What the exercise asks
Starting at the top of the records below and ending with the line that contains "disputará el Grupo", print each line exactly as written, skipping the pictures.

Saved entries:

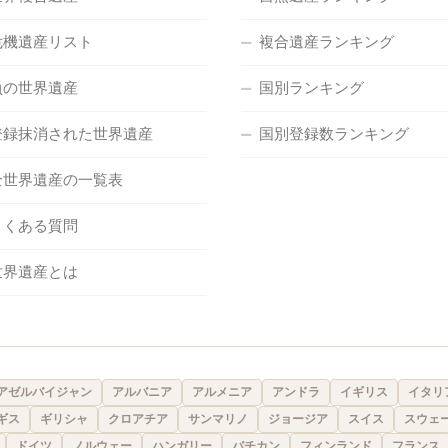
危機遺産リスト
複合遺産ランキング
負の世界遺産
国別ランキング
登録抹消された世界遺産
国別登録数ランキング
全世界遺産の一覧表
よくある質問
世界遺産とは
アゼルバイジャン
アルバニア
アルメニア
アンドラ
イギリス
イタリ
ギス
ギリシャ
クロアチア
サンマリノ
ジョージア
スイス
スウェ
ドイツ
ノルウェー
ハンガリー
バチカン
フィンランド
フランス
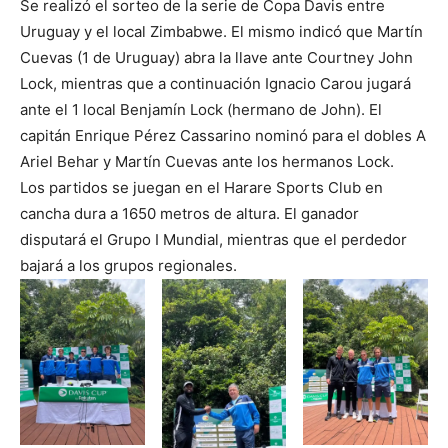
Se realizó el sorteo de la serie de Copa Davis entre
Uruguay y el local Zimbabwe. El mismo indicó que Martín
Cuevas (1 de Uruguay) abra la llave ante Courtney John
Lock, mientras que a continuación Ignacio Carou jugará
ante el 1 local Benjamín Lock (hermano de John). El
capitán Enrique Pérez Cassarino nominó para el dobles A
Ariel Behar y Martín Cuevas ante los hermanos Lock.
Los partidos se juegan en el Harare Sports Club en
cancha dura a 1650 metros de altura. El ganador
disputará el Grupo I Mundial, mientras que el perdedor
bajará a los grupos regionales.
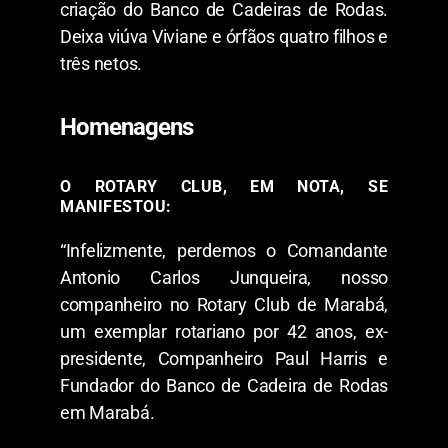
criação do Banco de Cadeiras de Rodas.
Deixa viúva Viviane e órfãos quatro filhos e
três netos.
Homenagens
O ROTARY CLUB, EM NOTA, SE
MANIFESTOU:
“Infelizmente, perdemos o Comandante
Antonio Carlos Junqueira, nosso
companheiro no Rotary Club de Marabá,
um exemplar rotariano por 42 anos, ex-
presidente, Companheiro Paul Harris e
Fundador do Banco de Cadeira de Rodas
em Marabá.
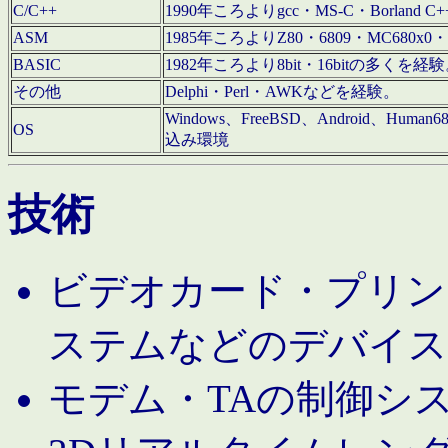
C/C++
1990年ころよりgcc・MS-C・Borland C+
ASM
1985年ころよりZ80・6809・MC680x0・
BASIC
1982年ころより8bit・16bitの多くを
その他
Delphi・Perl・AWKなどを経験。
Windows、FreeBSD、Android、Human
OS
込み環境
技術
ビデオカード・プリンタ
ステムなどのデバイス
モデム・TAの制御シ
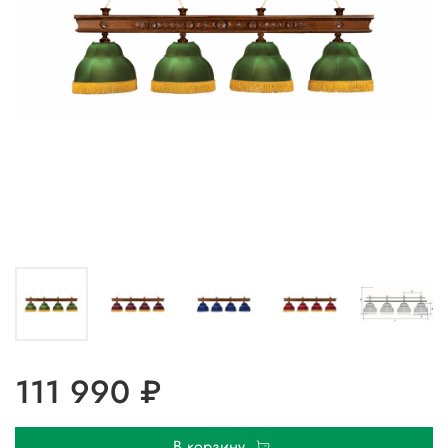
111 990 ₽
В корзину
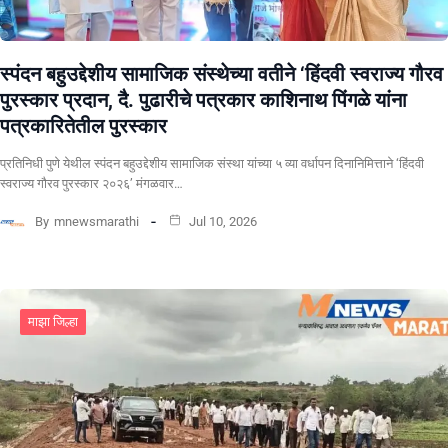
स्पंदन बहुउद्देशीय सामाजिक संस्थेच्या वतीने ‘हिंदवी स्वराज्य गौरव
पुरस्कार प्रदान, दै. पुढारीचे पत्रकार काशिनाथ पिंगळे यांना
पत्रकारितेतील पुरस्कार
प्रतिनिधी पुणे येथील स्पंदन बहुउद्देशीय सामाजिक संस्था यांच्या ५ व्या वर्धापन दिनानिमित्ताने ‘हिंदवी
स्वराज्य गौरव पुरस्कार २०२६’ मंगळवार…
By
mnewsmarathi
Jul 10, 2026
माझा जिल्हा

Written answer
危機遺産リスト
複合遺産ランキング
負の世界遺産
国別ランキング
登録抹消された世界遺産
国別登録数ランキング
全世界遺産の一覧表
よくある質問
世界遺産とは
アゼルバイジャン
アルバニア
アルメニア
アンドラ
イギリス
イタリ
ギス
ギリシャ
クロアチア
サンマリノ
ジョージア
スイス
スウェ
ドイツ
ノルウェー
ハンガリー
バチカン
フィンランド
フランス
Se realizó el sorteo de la serie de Copa Davis entre
Uruguay y el local Zimbabwe. El mismo indicó que Martín
Cuevas (1 de Uruguay) abra la llave ante Courtney John
Lock, mientras que a continuación Ignacio Carou jugará
ante el 1 local Benjamín Lock (hermano de John). El
capitán Enrique Pérez Cassarino nominó para el dobles A
Ariel Behar y Martín Cuevas ante los hermanos Lock.
Los partidos se juegan en el Harare Sports Club en
cancha dura a 1650 metros de altura. El ganador
disputará el Grupo I Mundial, mientras que el perdedor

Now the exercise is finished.